Uma patente europeia validada em apenas 13 Estados-Membros pode custar até 18 000 EUR, dos quais quase 10 000 EUR são custos de tradução. Isto criou uma situação em que uma patente europeia é 10 vezes mais cara do que uma patente nos EUA, cujo custo ronda os 1 850 EUR. Atendendo aos custos envolvidos, muitos inventores só registam a patente do seu invento num número muito reduzido de Estados-Membros.

O caminho a seguir no domínio das patentes

A proposta hoje apresentada vem no seguimento de um pedido de 12 Estados‑Membros (Dinamarca, Estónia, Finlândia, França, Alemanha, Lituânia, Luxemburgo, Países Baixos, Eslovénia, Suécia e Reino Unido). Seria a segunda vez que o «mecanismo de cooperação reforçada» seria utilizado (ver IP/10/347), permitindo a alguns Estados-Membros avançar imediatamente e possibilitando a outros aderir posteriormente.

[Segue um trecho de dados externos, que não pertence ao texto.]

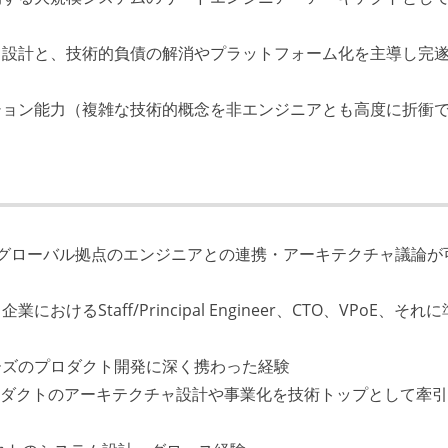
ャ設計と、技術的負債の解消やプラットフォーム化を主導し完
ション能力（複雑な技術的概念を非エンジニアとも高度に折衝
グローバル拠点のエンジニアとの連携・アーキテクチャ議論が
るStaff/Principal Engineer、CTO、VPoE、それ
ーズのプロダクト開発に深く携わった経験
ロダクトのアーキテクチャ設計や事業化を技術トップとして牽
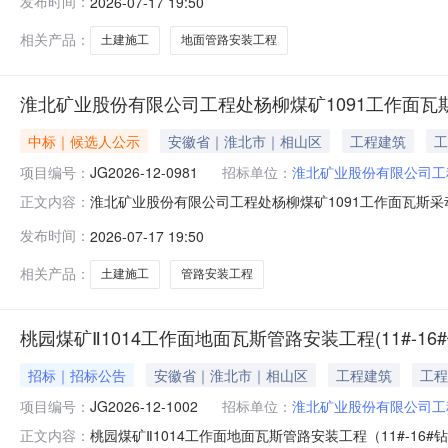
发布时间：
2026-07-17 19:50
评标（审）结果1、项目名称：淮北矿业股份有限公司工程处信
设工
相关产品：
土建施工
地面管路安装工程
淮北矿业股份有限公司工程处杨柳煤矿1091工作面
中标｜候选人公示
安徽省｜淮北市｜相山区
工程建筑
工
项目编号：
JG2026-12-0981
招标单位：
淮北矿业股份有限公司工
淮北矿业股份有限公司工程处杨柳煤矿1091工作面瓦斯
正文内容：
面管路安装工程土建部分施工项目（招标编号：JG2026-1
发布时间：
2026-07-17 19:50
（审）结果公示如下：一、评标（审）结果1、项目名称：北
12-09
相关产品：
土建施工
管路安装工程
桃园煤矿Ⅱ1014工作面地面瓦斯管路安装工程(11#-1
招标｜招标公告
安徽省｜淮北市｜相山区
工程建筑
工程
项目编号：
JG2026-12-1002
招标单位：
淮北矿业股份有限公司工
桃园煤矿Ⅱ1014工作面地面瓦斯管路安装工程（11#-16
正文内容：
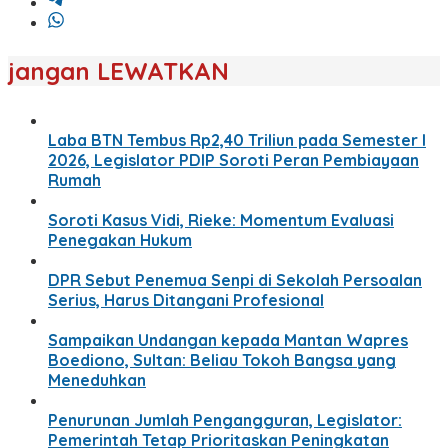
jangan LEWATKAN
Laba BTN Tembus Rp2,40 Triliun pada Semester I
2026, Legislator PDIP Soroti Peran Pembiayaan
Rumah
Soroti Kasus Vidi, Rieke: Momentum Evaluasi
Penegakan Hukum
DPR Sebut Penemua Senpi di Sekolah Persoalan
Serius, Harus Ditangani Profesional
Sampaikan Undangan kepada Mantan Wapres
Boediono, Sultan: Beliau Tokoh Bangsa yang
Meneduhkan
Penurunan Jumlah Pengangguran, Legislator:
Pemerintah Tetap Prioritaskan Peningkatan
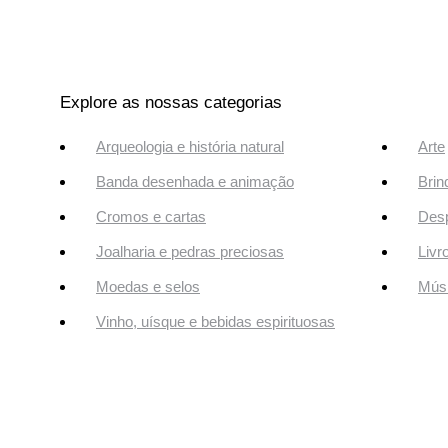
Explore as nossas categorias
Arqueologia e história natural
Arte
Banda desenhada e animação
Brin
Cromos e cartas
Desp
Joalharia e pedras preciosas
Livr
Moedas e selos
Músi
Vinho, uísque e bebidas espirituosas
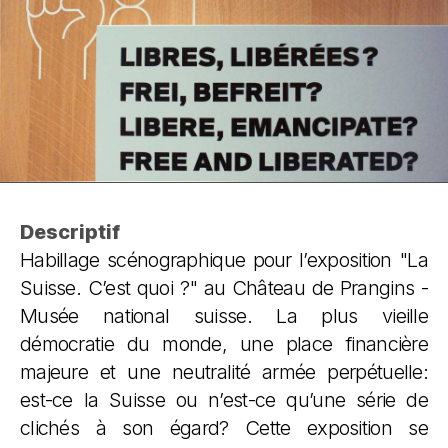
Descriptif
Habillage scénographique pour l’exposition "La
Suisse. C’est quoi ?" au Château de Prangins -
Musée national suisse. La plus vieille
démocratie du monde, une place financière
majeure et une neutralité armée perpétuelle:
est-ce la Suisse ou n’est-ce qu’une série de
clichés à son égard? Cette exposition se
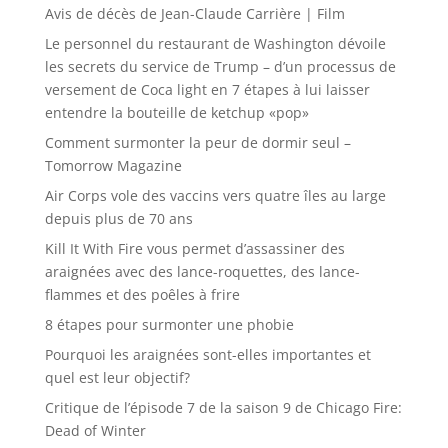
Avis de décès de Jean-Claude Carrière | Film
Le personnel du restaurant de Washington dévoile
les secrets du service de Trump – d’un processus de
versement de Coca light en 7 étapes à lui laisser
entendre la bouteille de ketchup «pop»
Comment surmonter la peur de dormir seul –
Tomorrow Magazine
Air Corps vole des vaccins vers quatre îles au large
depuis plus de 70 ans
Kill It With Fire vous permet d’assassiner des
araignées avec des lance-roquettes, des lance-
flammes et des poêles à frire
8 étapes pour surmonter une phobie
Pourquoi les araignées sont-elles importantes et
quel est leur objectif?
Critique de l’épisode 7 de la saison 9 de Chicago Fire:
Dead of Winter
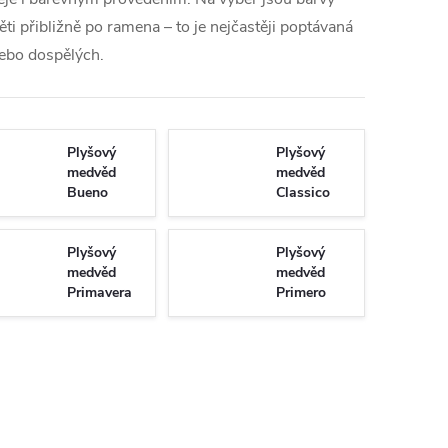
i přibližně po ramena – to je nejčastěji poptávaná
nebo dospělých.
Plyšový
Plyšový
medvěd
medvěd
Bueno
Classico
Plyšový
Plyšový
medvěd
medvěd
Primavera
Primero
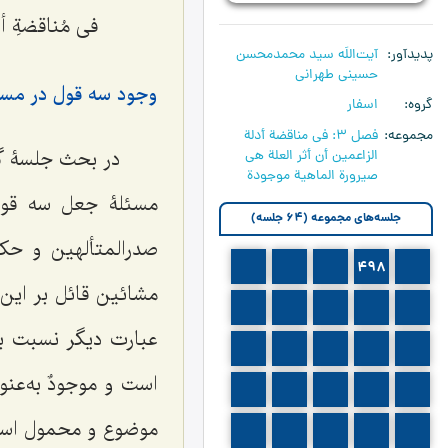
فی مُناقضةِ أدل
پدیدآور
آیت‌اللَه سید محمدمحسن
حسینی طهرانی
وجود سه قول در مس
گروه
اسفار
مجموعه
فصل 3: في مناقضة أدلة
در بحث جلسۀ گ
الزاعمين أن أثر العلة هي
صيرورة الماهية موجودة
مسئلۀ جعل سه قول 
جلسه‌های مجموعه (64 جلسه)
صدرالمتألهین و حک
501
500
499
498
497
مشائین قائل بر ای
506
505
504
503
502
عبارت دیگر نسبت 
511
510
509
508
507
است و
موجودٌ
به‌عن
516
515
514
513
512
موضوع و محمول اس
521
520
519
518
517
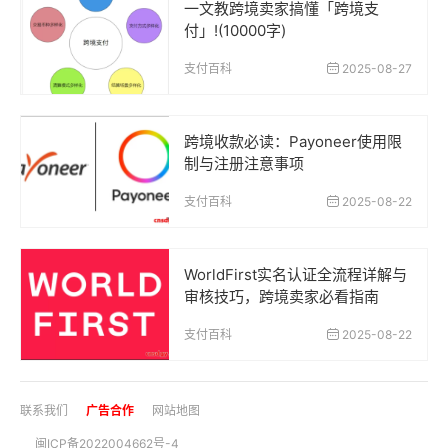
一文教跨境卖家搞懂「跨境支
付」!(10000字)
支付百科
2025-08-27
跨境收款必读：Payoneer使用限
制与注册注意事项
支付百科
2025-08-22
WorldFirst实名认证全流程详解与
审核技巧，跨境卖家必看指南
支付百科
2025-08-22
联系我们
广告合作
网站地图
闽ICP备2022004662号-4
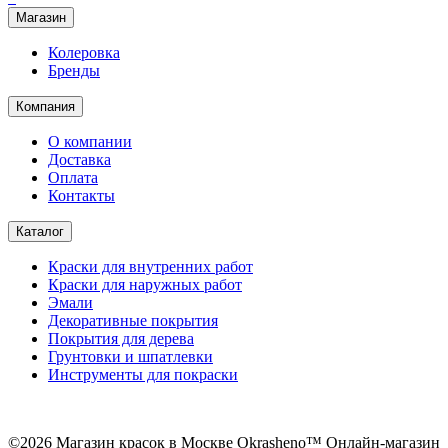
Магазин
Колеровка
Бренды
Компания
О компании
Доставка
Оплата
Контакты
Каталог
Краски для внутренних работ
Краски для наружных работ
Эмали
Декоративные покрытия
Покрытия для дерева
Грунтовки и шпатлевки
Инструменты для покраски
©2026 Магазин красок в Москве Okrasheno™ Онлайн-магазин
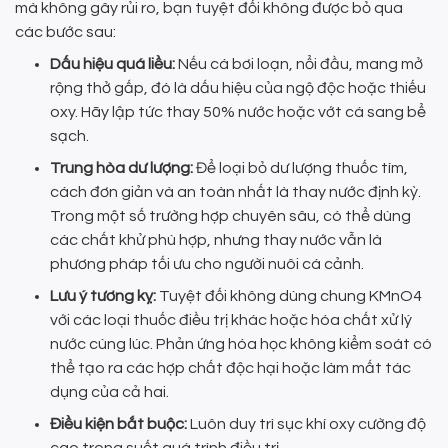
mà không gây rủi ro, bạn tuyệt đối không được bỏ qua
các bước sau:
Dấu hiệu quá liều:
Nếu cá bơi loạn, nổi đầu, mang mở
rộng thở gấp, đó là dấu hiệu của ngộ độc hoặc thiếu
oxy. Hãy lập tức thay 50% nước hoặc vớt cá sang bể
sạch.
Trung hòa dư lượng:
Để loại bỏ dư lượng thuốc tím,
cách đơn giản và an toàn nhất là thay nước định kỳ.
Trong một số trường hợp chuyên sâu, có thể dùng
các chất khử phù hợp, nhưng thay nước vẫn là
phương pháp tối ưu cho người nuôi cá cảnh.
Lưu ý tương kỵ:
Tuyệt đối không dùng chung KMnO4
với các loại thuốc điều trị khác hoặc hóa chất xử lý
nước cùng lúc. Phản ứng hóa học không kiểm soát có
thể tạo ra các hợp chất độc hại hoặc làm mất tác
dụng của cả hai.
Điều kiện bắt buộc:
Luôn duy trì sục khí oxy cường độ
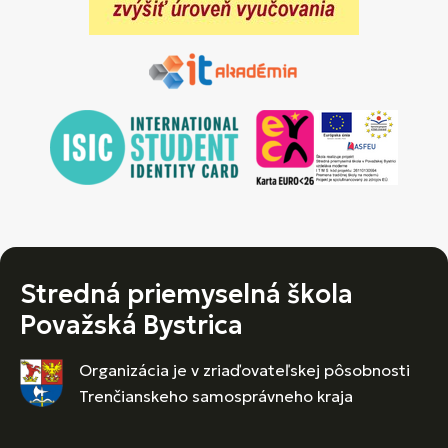
Stredná priemyselná škola
Považská Bystrica
Organizácia je v zriaďovateľskej pôsobnosti
Trenčianskeho samosprávneho kraja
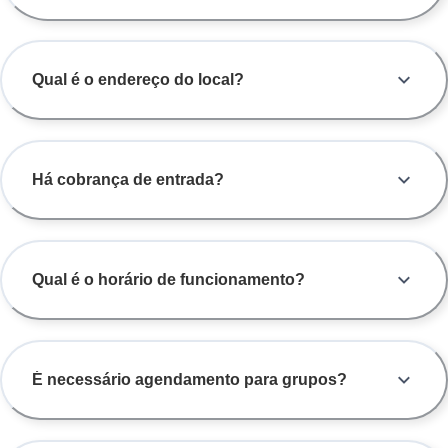
Qual é o endereço do local?
Há cobrança de entrada?
Qual é o horário de funcionamento?
É necessário agendamento para grupos?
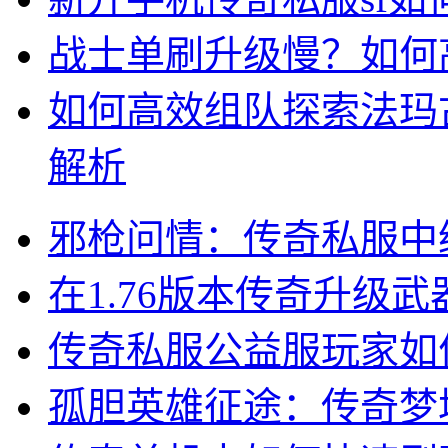
战士单刷升级慢？如何
如何高效组队探索法玛
解析
邪枪问情：传奇私服中
在1.76版本传奇升级
传奇私服公益服玩家如
孤胆英雄征途：传奇梦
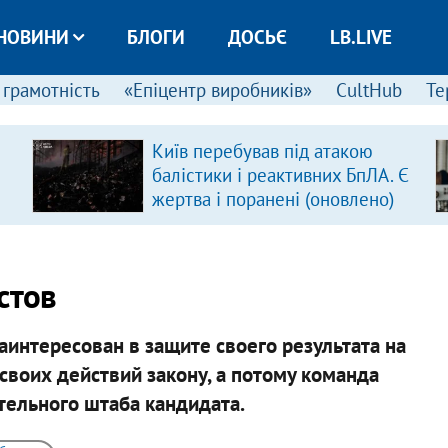
НОВИНИ
БЛОГИ
ДОСЬЄ
LB.LIVE
 грамотність
«Епіцентр виробників»
CultHub
Те
Київ перебував під атакою
балістики і реактивних БпЛА. Є
жертва і поранені (оновлено)
стов
аинтересован в защите своего результата на
своих действий закону, а потому команда
тельного штаба кандидата.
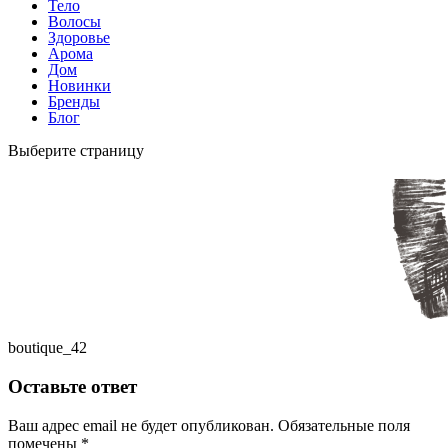
Тело
Волосы
Здоровье
Арома
Дом
Новинки
Бренды
Блог
Выберите страницу
boutique_42
Оставьте ответ
Ваш адрес email не будет опубликован.
Обязательные поля
помечены
*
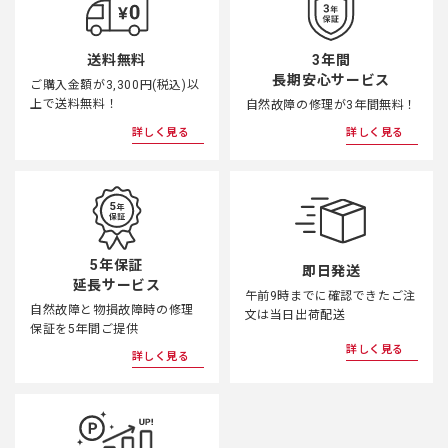
3年間
送料無料
長期安心サービス
ご購入金額が3,300円(税込)以
上で送料無料！
自然故障の修理が3年間無料！
詳しく見る
詳しく見る
5年保証
即日発送
延長サービス
午前9時までに確認できたご注
自然故障と物損故障時の修理
文は当日出荷配送
保証を5年間ご提供
詳しく見る
詳しく見る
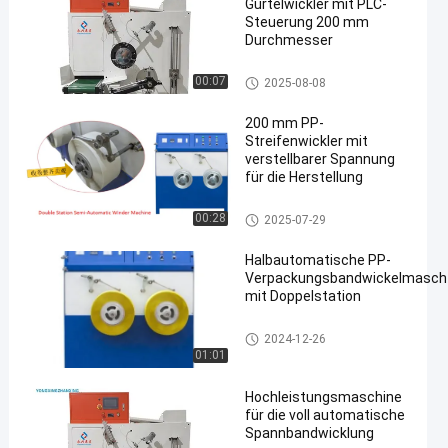
Gürtelwickler mit PLC-
Steuerung 200 mm
Durchmesser
PP-Streifenwindler
00:07
2025-08-08
200 mm PP-
Streifenwickler mit
verstellbarer Spannung
für die Herstellung
PP-Streifenwindler
00:28
2025-07-29
Halbautomatische PP-
Verpackungsbandwickelmasch
mit Doppelstation
PP-Streifenwindler
2024-12-26
01:01
Hochleistungsmaschine
für die voll automatische
Spannbandwicklung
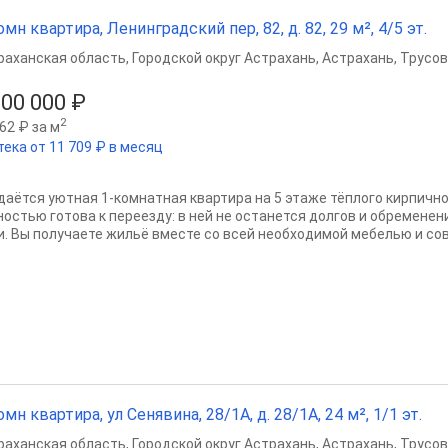
омн квартира, Ленинградский пер, 82, д. 82, 29 м², 4/5 эт.
раханская область
,
Городской округ Астрахань
,
Астрахань
,
Трусов
200 000 ₽
2
62 ₽ за м
тека от 11 709 ₽ в месяц
даётся уютная 1-комнатная квартира на 5 этаже тёплого кирпично
ностью готова к переезду: в ней не останется долгов и обременен
и. Вы получаете жильё вместе со всей необходимой мебелью и сов
омн квартира, ул Сенявина, 28/1А, д. 28/1А, 24 м², 1/1 эт.
раханская область
,
Городской округ Астрахань
,
Астрахань
,
Трусов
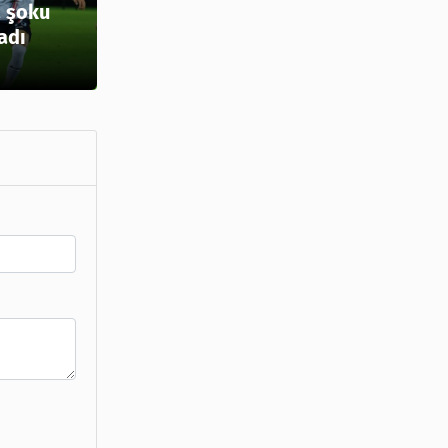
 şoku
adı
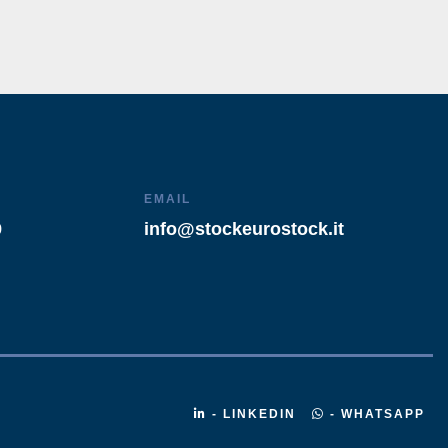
EMAIL
9
info@stockeurostock.it
- LINKEDIN
- WHATSAPP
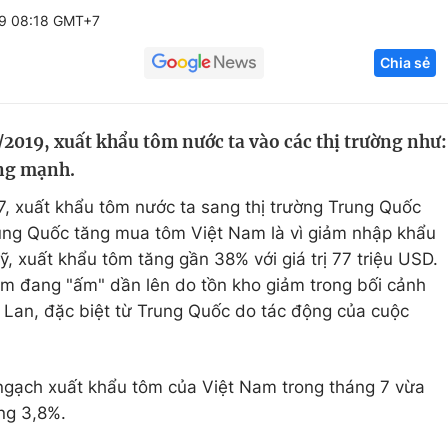
9 08:18 GMT+7
Góc ảnh
Chia sẻ
Giáo dục
Công nghệ
Tuyển sinh
Hitech Công ng
I/2019, xuất khẩu tôm nước ta vào các thị trường như:
ăng mạnh.
Học trực tuyến
Sản phẩm
 7, xuất khẩu tôm nước ta sang thị trường Trung Quốc
g
Thị trường
rung Quốc tăng mua tôm Việt Nam là vì giảm nhập khẩu
Tư vấn
, xuất khẩu tôm tăng gần 38% với giá trị 77 triệu USD.
m đang "ấm" dần lên do tồn kho giảm trong bối cảnh
 Lan, đặc biệt từ Trung Quốc do tác động của cuộc
m ngạch xuất khẩu tôm của Việt Nam trong tháng 7 vừa
ăng 3,8%.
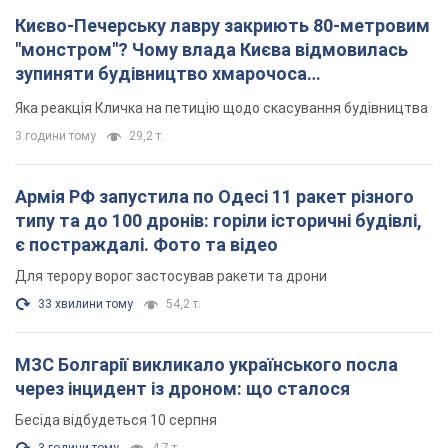
Для терору ворог застосував ракети та дрони
33 хвилини тому
54,2 т.
МЗС Болгарії викликало українського посла
через інцидент із дроном: що сталося
Бесіда відбудеться 10 серпня
3 години тому
4,7 т.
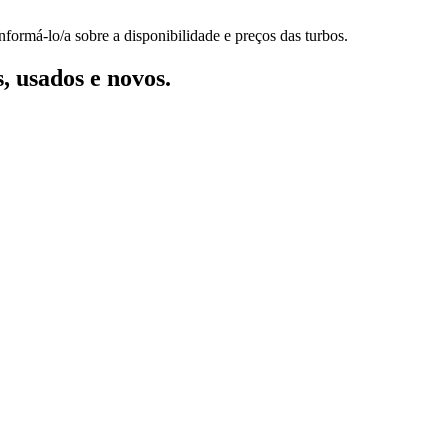
formá-lo/a sobre a disponibilidade e preços das turbos.
, usados e novos.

A decisão proposta para autorizar a cooperação reforçada em matéria de protecção da patente unitária tem de ser aprovada por maioria qualificada pelo Conselho de Ministros da UE, após aprovação do Parlamento Europeu. Em 2011, a Comissão apresentação propostas pormenorizadas relativas à aplicação da cooperação reforçada para a protecção da patente unitária, incluindo os requisitos de tradução.

No seguimento das negociações conduzidas pela Presidência belga do Conselho de Ministros da UE, a proposta pormenorizada relativa aos requisitos de tradução basear-se-á no actual regime linguístico do IEP a custos concorrenciais. A patente unitária seria examinada e concedida numa das línguas oficiais do IEP, a saber, o inglês, o francês ou o alemão.

Deve facilitar-se o acesso indiscriminado de todos os requerentes à patente unitária. As suas invenções seriam protegidas em todos os países da UE participantes ao abrigo da cooperação reforçada. Os requerentes da UE cuja língua não seja o inglês, o francês ou alemão poderão optar por apresentar os pedidos numa outra língua oficial da União Europeia. Os custos de tradução para uma das línguas oficiais do IEP (à escolha do requerente, entre o inglês, o francês ou o alemão, aquando da apresentação do seu pedido) seriam elegíveis para compensação.

Contexto

Em Agosto de 2000, a Comissão propôs um Regulamento relativo a uma Patente Comunitária (actualmente denominada Patente UE, em conformidade com o Tratado de Lisboa), após anteriores tentativas falhadas para estabelecer uma patente unitária (a Convenção do Luxemburgo de 1975 relativa à Patente Comunitária nunca entrou em vigor). Em Dezembro de 2009, os Estados-Membros adoptaram por unanimidade conclusões sobre um sistema europeu de patentes melhorado (ver IP/09/1880) que compreendiam os elementos-chave relativos à patente única da UE e à instituição de um novo tribunal europeu de patentes. Em Junho de 2010, a Comissão avançou com um Regulamento relativo aos requisitos de tradução para as patentes na UE, mas não recolheu o apoio unânime exigido do Conselho de Ministros da UE.

Segundo oTratado da UE e o Tratado sobre o funcionamento da UE, a cooperação reforçada permite que nove ou mais países avancem num domínio específico, em último recurso, caso a UE no seu conjunto não chegue a acordo num período de tempo razoável. Os restantes Estados-Membros podem optar por aderir em qualquer fase, antes ou depois do recurso à cooperação reforçada.